JOB >> Count the lines below that contain the word "Доставка". Give only the number.
(INFORMATION begins)
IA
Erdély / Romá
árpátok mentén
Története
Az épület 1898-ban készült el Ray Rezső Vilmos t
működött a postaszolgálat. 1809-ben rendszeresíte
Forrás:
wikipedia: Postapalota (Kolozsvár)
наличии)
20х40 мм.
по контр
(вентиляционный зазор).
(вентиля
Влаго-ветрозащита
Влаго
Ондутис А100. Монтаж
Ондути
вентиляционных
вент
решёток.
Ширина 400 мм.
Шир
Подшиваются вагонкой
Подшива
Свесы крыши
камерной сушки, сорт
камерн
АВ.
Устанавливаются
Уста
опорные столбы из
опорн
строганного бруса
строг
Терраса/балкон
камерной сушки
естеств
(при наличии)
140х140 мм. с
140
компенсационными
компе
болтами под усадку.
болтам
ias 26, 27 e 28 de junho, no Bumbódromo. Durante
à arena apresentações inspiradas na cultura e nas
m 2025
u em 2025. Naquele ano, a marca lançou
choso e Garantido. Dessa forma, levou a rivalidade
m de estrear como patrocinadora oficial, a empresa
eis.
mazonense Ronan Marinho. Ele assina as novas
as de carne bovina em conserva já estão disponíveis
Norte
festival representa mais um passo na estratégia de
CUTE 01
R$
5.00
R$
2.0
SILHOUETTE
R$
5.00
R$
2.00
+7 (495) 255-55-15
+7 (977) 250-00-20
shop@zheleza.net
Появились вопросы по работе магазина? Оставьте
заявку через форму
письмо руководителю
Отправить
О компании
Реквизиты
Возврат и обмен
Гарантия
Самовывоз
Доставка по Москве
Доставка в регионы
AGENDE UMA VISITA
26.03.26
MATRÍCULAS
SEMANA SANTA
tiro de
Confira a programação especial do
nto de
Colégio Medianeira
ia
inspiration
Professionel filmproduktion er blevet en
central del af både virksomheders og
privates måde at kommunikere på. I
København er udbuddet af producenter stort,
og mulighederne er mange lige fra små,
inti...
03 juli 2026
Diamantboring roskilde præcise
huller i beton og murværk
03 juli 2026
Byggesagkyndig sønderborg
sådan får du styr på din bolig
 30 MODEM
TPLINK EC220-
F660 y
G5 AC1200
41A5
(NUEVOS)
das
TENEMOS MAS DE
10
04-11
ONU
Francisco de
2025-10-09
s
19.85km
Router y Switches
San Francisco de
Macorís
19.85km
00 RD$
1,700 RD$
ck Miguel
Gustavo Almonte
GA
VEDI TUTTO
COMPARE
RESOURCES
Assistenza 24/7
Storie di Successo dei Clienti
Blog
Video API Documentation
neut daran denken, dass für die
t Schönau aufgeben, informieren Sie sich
(INFORMATION ends)
YOUR SOLUTION >> 2